Becoming a teaching hospital
As one of the remaining independent health systems in the commonwealth of Pennsylvania, St. Clair Health is working to help address the current and future shortage of healthcare providers caring for patients in southwestern Pennsylvania. St. Clair Health is taking a bold step to convert from a training to a teaching hospital to address current and projected healthcare workforce shortages.
Our people—our doctors, nurses, and clinicians—allow us to deliver extraordinary care. It is our obligation, our mission, to ensure we have not only enough providers to serve our growing community, but also top-quality providers. To attract, train, hire and retain the best medical staff in the region we have a three- pillar plan.
Combined, these three pillars will educate over 600 health science learners, medical students and residents per year. In return, these medical professionals will provide care to thousands of patients annually. These initiatives begin to address the healthcare workforce shortage now and build a long-term pipeline of well-trained professionals in Western Pennsylvania—the best of whom we will seek to recruit into full-time, long-term employment at St. Clair Health.
2022 was the introduction of an education strategy designed to use education as a lever to produce outcomes in the healthcare workforce shortage. By establishing partnerships with academic institutions throughout the region, St. Clair is working to help train 600 learners annually who will become the next generation of healthcare workers ready to care for our families, friends and neighbors.
“The most important question in education is what problem are you trying to solve?” says Amy Bunger, PhD, VP, Chief Academic Officer and Designated Institutional Official (DIO), who was recruited by St. Clair Health after having served graduate medical education in three other hospital systems. “One problem we’re trying to solve proactively is the profound physician shortage that we are facing. So, our goal is to build primary care that’s longitudinal, where you’re not just a number, and your medical care isn’t just transactional.”

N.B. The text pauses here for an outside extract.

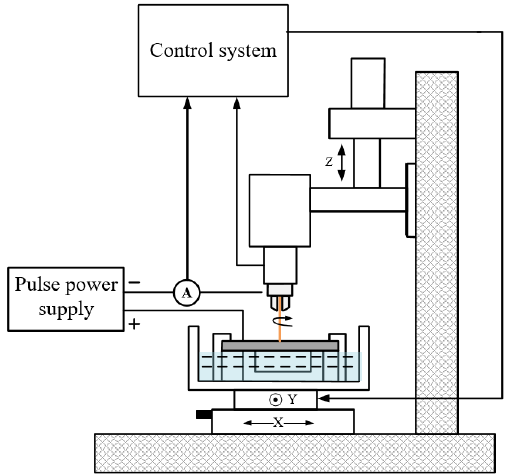
Figure 3. Schematic of experimental system.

Residents will spend 1-6 years on-site in a best-in-class post-graduate training program accredited by the Accreditation Council for Graduate Medical Education. In partnership with our trusted physicians, residents will provide direct care to patients diagnosing, managing, and treating health conditions and injuries.
“A teaching hospital is one where we have a permanent commitment to you for the life of your residency program and where you become alumni of our organization,” comments Dr. Bunger.
She continues, “The difference between what we’re doing, and other careers is you have a fixed commitment. It’s a very long commitment. We make a commitment to you. You make a commitment to us. That is that longitudinal relationship. I learned from you. You learn from me. We grow together in the process. That in and of itself is very powerful.”